My disagreement with this scenario is that shortwave should not be an “emergency-when-all-else-fails” medium, but rather should be maintained and expanded as the Quinn/Olguin article stated.

Readers of Radio World are certainly aware of Digital Radio Mondiale, which has successfully demonstrated the ability to dramatically overcome the undesirable vagaries of analog shortwave, which have long been tolerated through necessity.

Yet the IBB, to my knowledge, while certainly following the developments of DRM, are not aggressively engaged in its success. This is in contradiction to other international broadcasters such as BBC, Deutsche Welle, Radio Canada, Radio Netherlands and many more who already are broadcasting in DRM in a regular schedule.

I have only one significant disagreement with Mr. Shamble’s letter.

I am the only person, to my knowledge, who has been DOE of both IBB Engineering (formally VOA before it became IBB) and Radio Free Europe/Radio Liberty (RFE/RL) Engineering.

RFE/RL was almost totally USG-funded, although a Maryland corporation. The IBB is a U.S. government federal entity.

It is certainly a misnomer to call RFE/RL “private” by any common definition of a private corporation.

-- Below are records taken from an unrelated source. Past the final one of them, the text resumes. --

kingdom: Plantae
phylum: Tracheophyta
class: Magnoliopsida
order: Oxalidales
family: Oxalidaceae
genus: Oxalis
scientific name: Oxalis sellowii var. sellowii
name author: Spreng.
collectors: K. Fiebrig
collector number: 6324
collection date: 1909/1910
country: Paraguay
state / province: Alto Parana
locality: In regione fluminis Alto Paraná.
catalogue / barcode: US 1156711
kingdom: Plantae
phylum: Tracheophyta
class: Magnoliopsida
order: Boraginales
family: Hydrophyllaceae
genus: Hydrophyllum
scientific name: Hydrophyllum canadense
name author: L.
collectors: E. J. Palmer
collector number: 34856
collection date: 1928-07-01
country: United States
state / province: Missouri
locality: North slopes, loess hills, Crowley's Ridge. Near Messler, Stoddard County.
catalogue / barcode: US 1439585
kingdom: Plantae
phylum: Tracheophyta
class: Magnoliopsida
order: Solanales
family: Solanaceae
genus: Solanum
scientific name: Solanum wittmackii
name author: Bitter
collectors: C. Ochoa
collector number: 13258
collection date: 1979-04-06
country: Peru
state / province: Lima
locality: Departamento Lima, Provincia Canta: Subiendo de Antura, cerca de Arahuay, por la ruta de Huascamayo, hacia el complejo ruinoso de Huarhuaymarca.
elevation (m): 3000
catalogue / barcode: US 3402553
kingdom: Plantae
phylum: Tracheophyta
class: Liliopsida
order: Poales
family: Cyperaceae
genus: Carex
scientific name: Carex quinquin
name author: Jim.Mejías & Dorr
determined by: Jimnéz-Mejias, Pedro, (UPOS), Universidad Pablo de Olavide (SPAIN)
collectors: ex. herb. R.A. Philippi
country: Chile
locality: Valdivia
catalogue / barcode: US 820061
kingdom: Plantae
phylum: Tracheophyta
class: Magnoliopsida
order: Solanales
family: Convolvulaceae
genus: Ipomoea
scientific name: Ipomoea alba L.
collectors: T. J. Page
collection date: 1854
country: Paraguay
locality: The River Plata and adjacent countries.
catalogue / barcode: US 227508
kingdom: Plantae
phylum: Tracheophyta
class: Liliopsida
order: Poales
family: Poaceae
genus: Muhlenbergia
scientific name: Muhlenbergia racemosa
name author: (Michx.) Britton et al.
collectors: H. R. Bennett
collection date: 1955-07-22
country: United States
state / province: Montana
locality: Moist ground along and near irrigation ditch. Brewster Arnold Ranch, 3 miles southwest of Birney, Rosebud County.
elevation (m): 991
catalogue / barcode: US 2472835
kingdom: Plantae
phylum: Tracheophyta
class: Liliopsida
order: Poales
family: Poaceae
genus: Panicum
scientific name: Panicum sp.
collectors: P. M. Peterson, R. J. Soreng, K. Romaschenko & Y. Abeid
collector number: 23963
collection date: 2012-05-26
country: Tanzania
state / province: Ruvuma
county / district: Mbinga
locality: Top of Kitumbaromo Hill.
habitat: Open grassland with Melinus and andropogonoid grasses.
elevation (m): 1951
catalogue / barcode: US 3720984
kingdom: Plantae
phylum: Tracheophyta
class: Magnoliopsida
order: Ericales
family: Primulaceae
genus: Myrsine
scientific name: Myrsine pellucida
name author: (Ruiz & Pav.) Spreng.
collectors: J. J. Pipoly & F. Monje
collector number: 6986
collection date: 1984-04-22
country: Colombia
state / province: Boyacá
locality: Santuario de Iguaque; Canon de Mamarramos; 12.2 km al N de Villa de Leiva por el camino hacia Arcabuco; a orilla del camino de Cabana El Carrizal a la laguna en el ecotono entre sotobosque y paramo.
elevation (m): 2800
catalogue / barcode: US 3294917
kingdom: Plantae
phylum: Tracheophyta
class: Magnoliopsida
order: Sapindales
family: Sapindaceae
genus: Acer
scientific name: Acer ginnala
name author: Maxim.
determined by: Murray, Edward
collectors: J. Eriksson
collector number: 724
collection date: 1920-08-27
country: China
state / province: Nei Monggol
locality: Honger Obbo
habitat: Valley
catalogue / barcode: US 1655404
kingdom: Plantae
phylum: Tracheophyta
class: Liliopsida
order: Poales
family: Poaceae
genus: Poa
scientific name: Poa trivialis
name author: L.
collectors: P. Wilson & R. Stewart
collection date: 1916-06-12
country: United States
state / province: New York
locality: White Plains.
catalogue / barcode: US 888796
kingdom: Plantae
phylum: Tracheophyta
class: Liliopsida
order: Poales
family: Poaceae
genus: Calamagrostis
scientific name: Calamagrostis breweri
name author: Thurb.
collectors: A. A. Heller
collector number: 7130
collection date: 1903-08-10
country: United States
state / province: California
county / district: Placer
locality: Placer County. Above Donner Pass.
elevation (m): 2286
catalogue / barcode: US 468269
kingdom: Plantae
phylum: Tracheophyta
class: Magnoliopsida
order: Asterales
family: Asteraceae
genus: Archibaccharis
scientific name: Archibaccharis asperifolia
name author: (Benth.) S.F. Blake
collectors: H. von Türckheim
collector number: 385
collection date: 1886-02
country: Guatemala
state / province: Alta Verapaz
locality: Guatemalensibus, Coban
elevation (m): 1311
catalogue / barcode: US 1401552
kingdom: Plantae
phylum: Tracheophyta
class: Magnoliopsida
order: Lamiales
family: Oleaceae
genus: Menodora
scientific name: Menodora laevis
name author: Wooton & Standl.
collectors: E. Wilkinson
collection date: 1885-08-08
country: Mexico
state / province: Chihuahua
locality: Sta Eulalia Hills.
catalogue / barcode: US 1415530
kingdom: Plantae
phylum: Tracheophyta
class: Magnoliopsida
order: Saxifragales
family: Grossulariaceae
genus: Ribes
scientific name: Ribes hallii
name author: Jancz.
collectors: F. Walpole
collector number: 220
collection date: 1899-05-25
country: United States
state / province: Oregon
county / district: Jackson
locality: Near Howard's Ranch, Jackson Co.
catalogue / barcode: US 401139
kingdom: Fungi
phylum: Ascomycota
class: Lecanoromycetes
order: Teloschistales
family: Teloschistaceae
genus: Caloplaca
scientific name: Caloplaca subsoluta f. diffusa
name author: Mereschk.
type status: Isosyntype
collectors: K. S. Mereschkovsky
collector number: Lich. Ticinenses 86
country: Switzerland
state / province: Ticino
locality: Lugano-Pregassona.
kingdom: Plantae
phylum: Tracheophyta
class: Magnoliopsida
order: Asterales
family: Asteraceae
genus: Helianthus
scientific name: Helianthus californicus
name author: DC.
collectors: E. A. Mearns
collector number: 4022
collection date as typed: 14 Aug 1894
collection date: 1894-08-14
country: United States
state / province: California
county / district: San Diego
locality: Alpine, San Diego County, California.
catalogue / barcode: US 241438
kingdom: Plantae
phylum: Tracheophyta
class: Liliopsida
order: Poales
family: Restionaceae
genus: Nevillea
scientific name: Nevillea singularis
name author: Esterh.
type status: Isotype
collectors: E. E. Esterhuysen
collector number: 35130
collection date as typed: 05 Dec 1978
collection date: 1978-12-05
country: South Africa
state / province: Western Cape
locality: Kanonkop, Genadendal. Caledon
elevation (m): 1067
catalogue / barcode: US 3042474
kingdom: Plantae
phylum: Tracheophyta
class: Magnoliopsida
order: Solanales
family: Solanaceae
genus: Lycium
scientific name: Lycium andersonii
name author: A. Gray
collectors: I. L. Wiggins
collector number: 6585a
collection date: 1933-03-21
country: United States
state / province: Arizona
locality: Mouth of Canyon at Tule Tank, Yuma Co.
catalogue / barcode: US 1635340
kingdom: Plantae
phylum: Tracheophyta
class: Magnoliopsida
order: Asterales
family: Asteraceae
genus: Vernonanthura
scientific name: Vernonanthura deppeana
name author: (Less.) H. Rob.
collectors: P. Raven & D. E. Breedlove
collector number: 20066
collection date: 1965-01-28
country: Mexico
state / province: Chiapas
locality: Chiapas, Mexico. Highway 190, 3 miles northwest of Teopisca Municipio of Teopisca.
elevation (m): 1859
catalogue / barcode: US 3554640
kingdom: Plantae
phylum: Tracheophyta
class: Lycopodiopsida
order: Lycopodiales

It, as stated above, was and is funded by the USG, but it was not (during my tenure there, anyway) subject to encumbering federal regulations such as federal procurement regulations, for example.

We were bound by a much simpler and more flexible, and more practical and more effective, OMB procurement guideline. RFE/RL was certainly not perfect nor 100 percent effective and efficient — no business is — but compared to the federally operated IBB, there is no comparison to what we were able to accomplish, usually with 1/10 to 1/20 the assets and staff, though we were roughly half the size of VOA then.

My boss at RFE/RL, E. Eugene Pell, also was the only president of RFE/RL who also had been the director of the VOA. He expressed to me on numerous occasions the same basic feeling I have described above, albeit on a much larger scale than just engineering matters.